Enlarge (credit: Lawrence Berkeley National Laboratory [Public domain])

Graphics chip maker Nvidia is best known for consumer computing, vying with AMD's Radeon line for framerates and eye candy. But the venerable giant hasn't ignored the rise of GPU-powered applications that have little or nothing to do with gaming. In the early 2000s, UNC researcher Mark Harris began work popularizing the term "GPGPU," referencing the use of Graphics Processing Units for non-graphics-related tasks. But most of us didn't really become aware of the non-graphics-related possibilities until GPU-powered bitcoin-mining code was released in 2010, and shortly thereafter, strange boxes packed nearly solid with high-end gaming cards started popping up everywhere.
From digital currencies to supercomputing

The Association for Computing Machinery grants one or more $10,000 Gordon Bell Prize every year to a research team that has made a break-out achievement in performance, scale, or time-to-solution on challenging science and engineering problems. Five of the six entrants in 2018—including both winning teams, Oak Ridge National Laboratory and Lawrence Berkeley National Laboratory—used Nvidia GPUs in their supercomputing arrays; the Lawrence Berkeley team included six people from Nvidia itself.
The impressive part about the segmentation masks overlaid on this map projection has nothing to do with antialiasing—it's the 300+ petaflops needed to analyze an entire planet's worth of atmospheric data in order to produce it. (credit: Lawrence Berkeley National Laboratories)

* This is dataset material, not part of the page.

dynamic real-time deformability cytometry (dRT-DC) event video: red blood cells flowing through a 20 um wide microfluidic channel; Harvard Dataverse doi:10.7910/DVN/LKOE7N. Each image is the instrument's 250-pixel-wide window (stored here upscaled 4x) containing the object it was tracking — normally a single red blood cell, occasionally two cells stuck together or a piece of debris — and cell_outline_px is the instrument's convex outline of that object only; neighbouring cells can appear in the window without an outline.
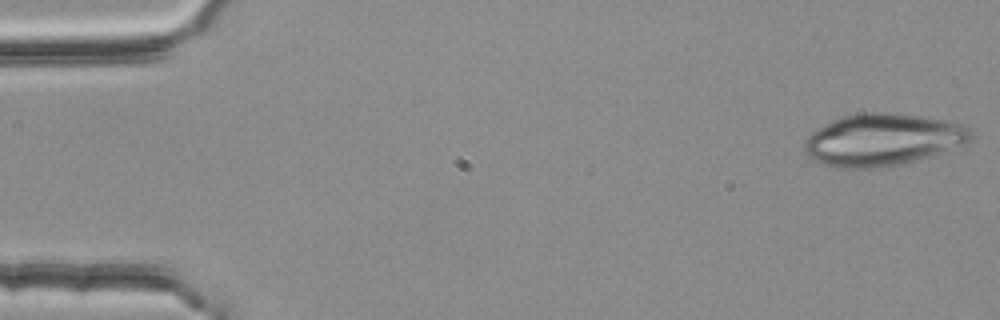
{"species": "common noctule bat (a hibernating species)", "species_latin": "Nyctalus noctula", "temperature_condition": "room temperature", "stored_images_in_passage": 8, "camera_frame_rate_fps": 3000, "um_per_image_px": 0.085, "animal": {"sex": "female", "body_mass_g": 25.1}, "frame": {"image": 1, "passage_image": 1, "time_ms": 0.0, "image_size_px": [1000, 320], "cell_outline_px": [[972, 140], [968, 144], [912, 160], [896, 164], [868, 168], [840, 168], [824, 164], [812, 156], [804, 148], [804, 140], [812, 132], [832, 120], [844, 116], [860, 112], [888, 112], [920, 116], [944, 120], [960, 124], [968, 128], [972, 136]], "centroid_in_image_um": [75.03, 11.85], "position_along_channel_um": 10.0, "area_um2": 49.59}}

In March of this year, Nvidia acquired Mellanox, makers of the high-performance network interconnect technology InfiniBand. (InfiniBand is frequently used as an alternative to Ethernet for massively high-speed connections between storage and compute stacks in enterprise, with real throughput up to 100Gbps.) This is the same technology the LBNL/Nvidia team used in 2018 to win a Gordon Bell Prize (with a project on deep learning for climate analytics).